Pull every line that includes the word "going" from the data.

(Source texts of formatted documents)
□ □ □ □ □

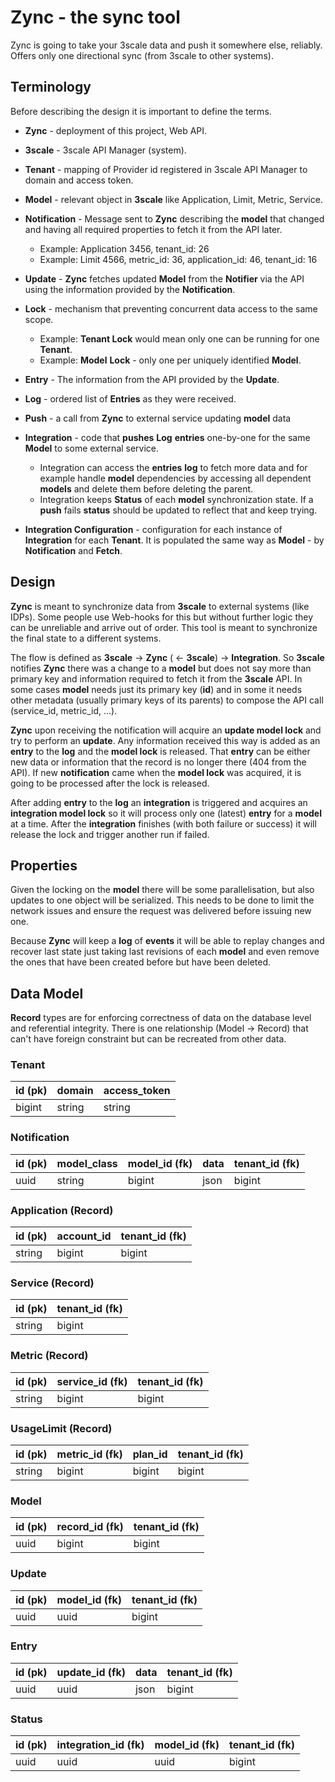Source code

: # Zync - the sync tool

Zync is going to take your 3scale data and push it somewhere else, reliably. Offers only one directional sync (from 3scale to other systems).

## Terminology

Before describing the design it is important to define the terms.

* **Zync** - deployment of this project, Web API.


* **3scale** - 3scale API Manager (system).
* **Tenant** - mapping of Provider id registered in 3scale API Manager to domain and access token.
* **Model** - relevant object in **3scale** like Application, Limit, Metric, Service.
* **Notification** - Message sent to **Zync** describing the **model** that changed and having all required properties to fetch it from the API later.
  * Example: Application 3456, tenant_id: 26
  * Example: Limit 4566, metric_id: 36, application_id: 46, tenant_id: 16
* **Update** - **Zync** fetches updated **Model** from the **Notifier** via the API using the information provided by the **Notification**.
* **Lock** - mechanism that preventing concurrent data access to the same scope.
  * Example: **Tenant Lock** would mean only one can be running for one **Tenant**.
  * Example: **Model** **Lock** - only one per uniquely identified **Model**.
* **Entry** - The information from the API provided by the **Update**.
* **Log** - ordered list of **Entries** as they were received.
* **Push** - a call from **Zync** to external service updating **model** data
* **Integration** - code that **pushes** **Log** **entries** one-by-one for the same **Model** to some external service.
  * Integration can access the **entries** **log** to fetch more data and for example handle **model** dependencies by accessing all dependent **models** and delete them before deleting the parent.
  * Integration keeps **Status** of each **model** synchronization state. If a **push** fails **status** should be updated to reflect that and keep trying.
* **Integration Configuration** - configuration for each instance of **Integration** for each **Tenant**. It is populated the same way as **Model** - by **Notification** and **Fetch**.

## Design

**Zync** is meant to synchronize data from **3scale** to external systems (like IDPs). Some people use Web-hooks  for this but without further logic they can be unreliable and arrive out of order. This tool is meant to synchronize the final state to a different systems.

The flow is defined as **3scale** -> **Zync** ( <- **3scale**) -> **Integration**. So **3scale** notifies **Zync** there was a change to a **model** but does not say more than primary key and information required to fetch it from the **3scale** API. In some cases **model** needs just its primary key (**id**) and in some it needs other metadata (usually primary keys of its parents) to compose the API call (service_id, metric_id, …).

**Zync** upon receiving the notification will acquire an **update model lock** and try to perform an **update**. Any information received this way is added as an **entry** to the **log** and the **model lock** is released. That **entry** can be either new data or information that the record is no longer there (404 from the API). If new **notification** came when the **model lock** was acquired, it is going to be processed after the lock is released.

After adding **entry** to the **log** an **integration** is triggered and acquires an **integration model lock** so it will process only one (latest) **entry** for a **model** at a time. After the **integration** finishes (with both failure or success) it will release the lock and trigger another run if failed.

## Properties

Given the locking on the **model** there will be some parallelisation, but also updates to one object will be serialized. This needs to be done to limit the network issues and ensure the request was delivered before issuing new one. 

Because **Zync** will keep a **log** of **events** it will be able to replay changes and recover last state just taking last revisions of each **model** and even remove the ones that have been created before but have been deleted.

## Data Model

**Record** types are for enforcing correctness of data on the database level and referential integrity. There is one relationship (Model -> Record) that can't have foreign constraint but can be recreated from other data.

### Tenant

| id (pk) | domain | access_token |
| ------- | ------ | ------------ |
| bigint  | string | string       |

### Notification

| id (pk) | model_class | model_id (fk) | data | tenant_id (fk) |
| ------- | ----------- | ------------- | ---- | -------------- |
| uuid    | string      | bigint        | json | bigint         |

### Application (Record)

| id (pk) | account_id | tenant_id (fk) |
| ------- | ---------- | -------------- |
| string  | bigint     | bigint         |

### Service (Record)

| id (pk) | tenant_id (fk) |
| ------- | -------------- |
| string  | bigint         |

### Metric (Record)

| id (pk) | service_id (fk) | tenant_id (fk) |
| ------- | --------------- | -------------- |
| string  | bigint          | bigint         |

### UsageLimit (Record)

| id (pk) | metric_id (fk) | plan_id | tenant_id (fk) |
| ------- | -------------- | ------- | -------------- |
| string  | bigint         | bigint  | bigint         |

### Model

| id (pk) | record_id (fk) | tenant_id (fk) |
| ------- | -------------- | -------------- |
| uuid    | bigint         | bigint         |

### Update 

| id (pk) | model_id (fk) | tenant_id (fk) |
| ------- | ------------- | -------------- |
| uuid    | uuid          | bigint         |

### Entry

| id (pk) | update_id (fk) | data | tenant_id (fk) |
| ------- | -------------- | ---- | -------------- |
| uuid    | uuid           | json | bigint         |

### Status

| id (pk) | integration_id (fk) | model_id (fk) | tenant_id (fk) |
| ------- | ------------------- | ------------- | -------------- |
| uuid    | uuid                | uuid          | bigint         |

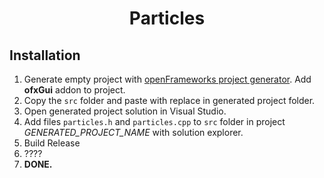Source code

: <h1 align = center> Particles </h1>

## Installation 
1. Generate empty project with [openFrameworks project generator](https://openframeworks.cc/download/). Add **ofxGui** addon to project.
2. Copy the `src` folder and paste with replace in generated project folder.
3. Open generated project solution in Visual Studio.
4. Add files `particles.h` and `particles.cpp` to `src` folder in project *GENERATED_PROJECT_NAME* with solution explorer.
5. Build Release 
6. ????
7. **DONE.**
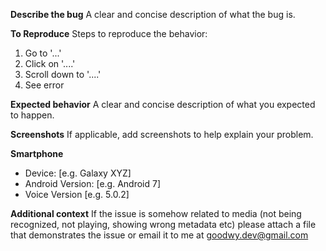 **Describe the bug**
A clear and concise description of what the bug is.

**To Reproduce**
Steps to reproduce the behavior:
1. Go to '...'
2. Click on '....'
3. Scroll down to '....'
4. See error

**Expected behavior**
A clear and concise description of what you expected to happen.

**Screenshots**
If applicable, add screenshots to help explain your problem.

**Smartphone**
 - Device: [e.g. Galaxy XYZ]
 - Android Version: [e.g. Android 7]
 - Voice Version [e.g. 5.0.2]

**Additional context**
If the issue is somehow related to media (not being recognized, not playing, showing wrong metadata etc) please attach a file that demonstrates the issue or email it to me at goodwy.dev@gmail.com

□ □ □ □ □

Answer to this task:
Zync is going to take your 3scale data and push it somewhere else, reliably. Offers only one directional sync (from 3scale to other systems).
**Zync** upon receiving the notification will acquire an **update model lock** and try to perform an **update**. Any information received this way is added as an **entry** to the **log** and the **model lock** is released. That **entry** can be either new data or information that the record is no longer there (404 from the API). If new **notification** came when the **model lock** was acquired, it is going to be processed after the lock is released.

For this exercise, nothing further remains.